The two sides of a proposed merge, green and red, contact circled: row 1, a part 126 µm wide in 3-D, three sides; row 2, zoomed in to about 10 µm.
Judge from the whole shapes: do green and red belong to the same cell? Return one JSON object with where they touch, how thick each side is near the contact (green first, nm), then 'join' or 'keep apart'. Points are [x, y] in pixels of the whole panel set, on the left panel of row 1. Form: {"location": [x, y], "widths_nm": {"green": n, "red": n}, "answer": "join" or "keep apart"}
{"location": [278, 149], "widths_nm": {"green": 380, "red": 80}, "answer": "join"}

━━━━━━━━━━━━━━━━

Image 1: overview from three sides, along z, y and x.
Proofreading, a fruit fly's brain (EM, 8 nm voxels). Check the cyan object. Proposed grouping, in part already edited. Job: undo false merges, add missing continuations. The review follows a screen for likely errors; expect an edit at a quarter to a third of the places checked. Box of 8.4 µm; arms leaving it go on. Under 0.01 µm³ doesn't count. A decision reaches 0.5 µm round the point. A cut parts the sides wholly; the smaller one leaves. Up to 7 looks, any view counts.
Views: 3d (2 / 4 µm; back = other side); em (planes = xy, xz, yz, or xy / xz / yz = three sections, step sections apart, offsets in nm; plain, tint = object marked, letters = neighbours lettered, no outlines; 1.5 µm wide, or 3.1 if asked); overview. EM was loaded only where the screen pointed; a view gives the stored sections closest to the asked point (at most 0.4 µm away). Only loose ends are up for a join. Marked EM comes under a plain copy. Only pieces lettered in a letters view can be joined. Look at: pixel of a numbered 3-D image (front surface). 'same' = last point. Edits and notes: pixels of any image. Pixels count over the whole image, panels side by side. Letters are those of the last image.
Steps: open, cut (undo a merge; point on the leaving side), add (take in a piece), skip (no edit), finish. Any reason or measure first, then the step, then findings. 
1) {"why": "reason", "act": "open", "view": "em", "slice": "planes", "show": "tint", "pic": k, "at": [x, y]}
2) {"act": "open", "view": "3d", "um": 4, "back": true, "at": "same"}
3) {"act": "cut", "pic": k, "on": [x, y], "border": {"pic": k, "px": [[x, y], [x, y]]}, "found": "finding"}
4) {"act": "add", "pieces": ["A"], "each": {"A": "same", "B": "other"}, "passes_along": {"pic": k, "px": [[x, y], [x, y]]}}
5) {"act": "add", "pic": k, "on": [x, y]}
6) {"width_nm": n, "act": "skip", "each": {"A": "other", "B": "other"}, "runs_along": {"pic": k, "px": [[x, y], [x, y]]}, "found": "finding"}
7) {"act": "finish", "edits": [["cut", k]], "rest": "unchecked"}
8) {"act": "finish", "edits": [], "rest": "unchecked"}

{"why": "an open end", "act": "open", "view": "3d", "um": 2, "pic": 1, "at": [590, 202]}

━━━━━━━━━━━━━━━━

• [Exercise details]: Filter the data above, keeping only lines that include the string "reason".

• [Your solution]:
Steps: open, cut (undo a merge; point on the leaving side), add (take in a piece), skip (no edit), finish. Any reason or measure first, then the step, then findings. 
1) {"why": "reason", "act": "open", "view": "em", "slice": "planes", "show": "tint", "pic": k, "at": [x, y]}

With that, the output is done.